# [Selected text]
Other MNAs were elected in by-elections in this mandate

- Robert Bourassa, Quebec Liberal Party, Saint-Laurent, January 20, 1986
- Harold Thuringer, Quebec Liberal Party, Notre-Dame-de-Grâce, September 14, 1987
- René Serge Larouche, Quebec Liberal Party, Anjou, June 20, 1988
- Gaston Blackburn, Quebec Liberal Party, Roberval, June 20, 1988
- Robert Lesage, Quebec Liberal Party, Hull, May 29, 1989
- Norman MacMillan, Quebec Liberal Party, Papineau, May 29, 1989

==Cabinet Ministers==

- Prime Minister and Executive Council President: Robert Bourassa
- Deputy Premier: Lise Bacon
- Agriculture, Fisheries and Food: Michel Pagé
- Labor: Pierre Paradis (1985–1988), Yves Séguin (1988–1989)
- Workforce and Revenue Security: Pierre Paradis (1985–1988), André Bourbeau (1988–1989)
- Administration and President of the Treasury Board: Paul Gobeil (1985–1988), Daniel Johnson Jr. (1988–1989)
- Provisioning and Services: Gilles Rocheleau (1985–1988), Richard French (1988), Andre Vallerand (1988–1989)
- Cultural Affairs: Lise Bacon, Guy Rivard (Delegate Minister) (1988–1989)
- Cultural Communities and Immigration: Louise Robic (1985–1989), Monique Gagnon-Tremblay (1989)
- Cultural Communities (Delegate): Violette Trépanier (1989)

# [Work instructions]
[a] Set down the part of the by-election and cabinet list that opens with the words containing "- Cultural Affairs: Lise" and closes with "Monique Gagnon-Tremblay (1989)", keeping every character as the list gives it.
[b] Using the by-election and cabinet list, decide whether each statement agrees with it: (i) Gaston Blackburn was elected in Roberval on June 20, 1988; (ii) Lise Bacon held the Labor portfolio; (iii) Richard French served in Provisioning and Services in 1988. Answer yes or no for each and quote the words of the list that settle it.

# [Data supplied]

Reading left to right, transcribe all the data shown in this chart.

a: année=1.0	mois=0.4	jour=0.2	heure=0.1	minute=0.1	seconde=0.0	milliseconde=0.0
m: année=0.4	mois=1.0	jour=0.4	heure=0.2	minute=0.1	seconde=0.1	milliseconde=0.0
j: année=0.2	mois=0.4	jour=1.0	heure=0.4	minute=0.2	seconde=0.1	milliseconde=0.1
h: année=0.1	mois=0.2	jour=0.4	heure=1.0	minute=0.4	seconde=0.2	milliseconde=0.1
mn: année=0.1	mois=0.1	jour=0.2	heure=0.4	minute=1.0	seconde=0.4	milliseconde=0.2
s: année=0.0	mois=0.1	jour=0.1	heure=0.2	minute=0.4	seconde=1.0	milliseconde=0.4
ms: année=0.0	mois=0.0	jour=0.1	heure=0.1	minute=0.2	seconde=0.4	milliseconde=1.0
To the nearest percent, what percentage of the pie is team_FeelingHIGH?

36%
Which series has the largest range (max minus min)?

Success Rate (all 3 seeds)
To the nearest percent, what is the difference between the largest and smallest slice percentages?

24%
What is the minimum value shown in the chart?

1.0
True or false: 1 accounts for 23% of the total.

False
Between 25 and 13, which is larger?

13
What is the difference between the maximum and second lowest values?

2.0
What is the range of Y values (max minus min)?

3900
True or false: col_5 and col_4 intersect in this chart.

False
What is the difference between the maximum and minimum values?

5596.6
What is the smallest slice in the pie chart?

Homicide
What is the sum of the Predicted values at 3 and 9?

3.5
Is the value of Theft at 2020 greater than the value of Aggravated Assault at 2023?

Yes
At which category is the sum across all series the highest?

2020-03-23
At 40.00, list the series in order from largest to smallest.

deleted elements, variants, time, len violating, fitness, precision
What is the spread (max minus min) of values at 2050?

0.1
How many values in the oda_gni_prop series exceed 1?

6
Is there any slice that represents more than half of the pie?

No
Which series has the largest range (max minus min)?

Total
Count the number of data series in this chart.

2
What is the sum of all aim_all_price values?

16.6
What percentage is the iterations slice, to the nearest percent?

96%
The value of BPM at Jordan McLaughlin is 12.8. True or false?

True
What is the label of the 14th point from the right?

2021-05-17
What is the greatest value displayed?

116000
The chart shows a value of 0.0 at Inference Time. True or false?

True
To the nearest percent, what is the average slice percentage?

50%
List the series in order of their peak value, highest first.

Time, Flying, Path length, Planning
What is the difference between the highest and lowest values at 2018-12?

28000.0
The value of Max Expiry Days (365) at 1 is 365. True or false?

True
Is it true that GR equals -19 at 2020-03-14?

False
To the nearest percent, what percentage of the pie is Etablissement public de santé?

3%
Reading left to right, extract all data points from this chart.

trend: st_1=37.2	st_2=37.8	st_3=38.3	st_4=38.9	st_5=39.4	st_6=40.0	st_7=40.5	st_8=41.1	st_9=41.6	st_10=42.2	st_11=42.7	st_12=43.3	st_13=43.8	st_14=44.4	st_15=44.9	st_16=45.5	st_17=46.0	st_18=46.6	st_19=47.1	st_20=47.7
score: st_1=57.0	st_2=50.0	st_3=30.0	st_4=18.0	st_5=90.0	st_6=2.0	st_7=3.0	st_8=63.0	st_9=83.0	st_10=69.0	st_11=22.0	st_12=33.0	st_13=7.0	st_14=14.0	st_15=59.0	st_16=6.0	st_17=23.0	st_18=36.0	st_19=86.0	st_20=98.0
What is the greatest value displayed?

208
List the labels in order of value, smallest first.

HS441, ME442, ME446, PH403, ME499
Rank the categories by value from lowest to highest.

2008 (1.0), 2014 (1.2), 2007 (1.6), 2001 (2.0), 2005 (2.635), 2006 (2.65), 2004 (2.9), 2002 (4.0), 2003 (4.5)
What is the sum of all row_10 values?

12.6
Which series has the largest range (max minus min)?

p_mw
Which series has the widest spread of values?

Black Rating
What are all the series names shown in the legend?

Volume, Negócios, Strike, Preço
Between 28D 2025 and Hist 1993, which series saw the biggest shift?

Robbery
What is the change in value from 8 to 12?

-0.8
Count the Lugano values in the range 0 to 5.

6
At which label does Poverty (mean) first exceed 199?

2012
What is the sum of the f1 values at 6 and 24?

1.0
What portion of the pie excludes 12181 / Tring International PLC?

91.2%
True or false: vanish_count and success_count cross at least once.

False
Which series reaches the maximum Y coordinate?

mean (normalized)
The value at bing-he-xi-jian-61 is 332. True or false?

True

# [Answers to the exercise]
[a]
- Cultural Affairs: Lise Bacon, Guy Rivard (Delegate Minister) (1988–1989)
- Cultural Communities and Immigration: Louise Robic (1985–1989), Monique Gagnon-Tremblay (1989)

[b]
(i) Yes: "Gaston Blackburn, Quebec Liberal Party, Roberval, June 20, 1988"
(ii) No: "Labor: Pierre Paradis (1985–1988), Yves Séguin (1988–1989)"
(iii) Yes: "Provisioning and Services: Gilles Rocheleau (1985–1988), Richard French (1988)"